Mi relación con la fotografía empezó con los caballos.
En ese mundo aprendí a observar, a esperar y a entender el vínculo entre el hombre y el animal.

Con el tiempo, esa misma mirada se trasladó al trabajo con bovinos, donde la fotografía se volvió oficio, precisión y resultado.

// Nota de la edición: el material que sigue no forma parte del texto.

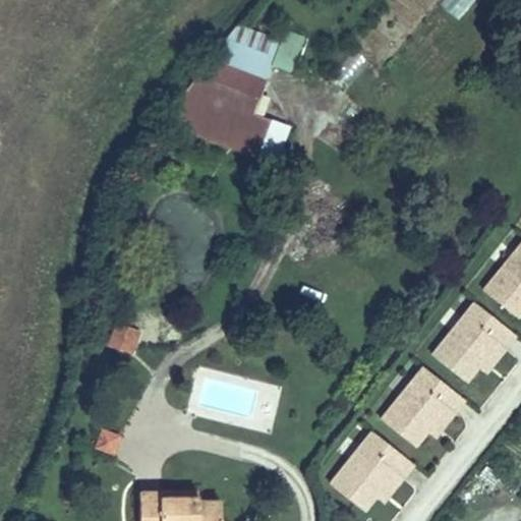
[(462,20),(471,0),(443,0),(439,9),(462,20)]
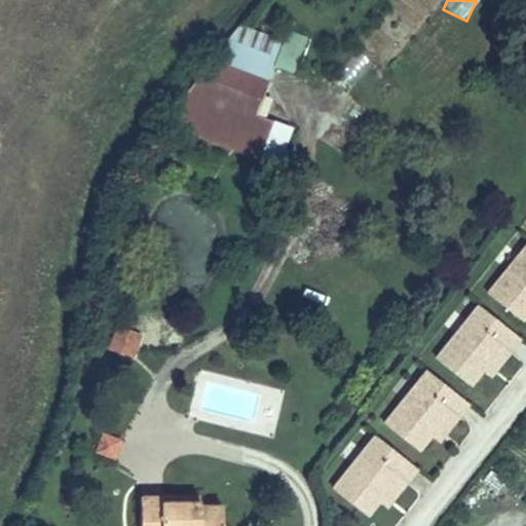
[(254,117),(266,83),(275,60),(227,41),(222,48),(190,87),(181,98),(162,120),(258,155),(270,123),(254,117)]
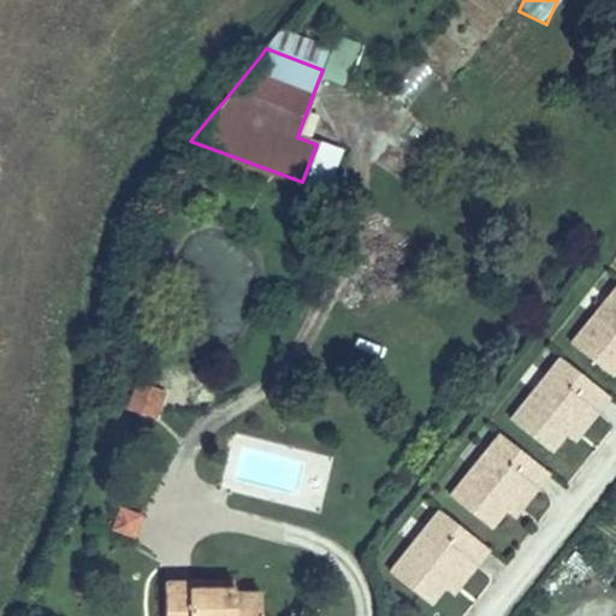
[(412,100),(434,72),(419,59),(396,87),(412,100)]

Con los años empecé a trabajar para asociaciones de criadores y cabañas de todo el país, cubriendo exposiciones ganaderas del interior, remates y los grandes campeones de Palermo, un recorrido que fue moldeando mi mirada. En mis fotos busco mostrar la nobleza, la fuerza y la belleza de los animales, y el lugar que ocupan en nuestra historia.

En paralelo, se fue dando un camino ligado a la cultura popular. Tuve la suerte de ser fotógrafo de Los Chalchaleros, el Chaqueño Palavecino, entre otras grandes voces de nuestra música, y de que mis imágenes acompañen discos y libros de la cultura criolla. Ese trabajo también se volcó en varios libros de mi autoría, entre ellos El Campo Argentino, Caballos y Fotografías de Pato, El Deporte Nacional, además de haber ilustrado obras de destacadas personalidades de nuestra cultura.

Ese mismo recorrido dio lugar a distintas muestras fotográficas, entre las que destaco El Gaucho, Tradición y Fe, presentada en el Vaticano, y Manos Trabajadoras, realizada en el Honorable Senado de la Nación durante los festejos del Bicentenario.

Con el tiempo dejé de cubrir exposiciones ganaderas para enfocarme de lleno en el trabajo con cabañas, manteniendo la misma forma de mirar: con respeto, paciencia y atención al momento. Hoy ese trabajo me lleva a acompañar cabañas no solo de la Argentina, sino también de Paraguay, México y Estados Unidos.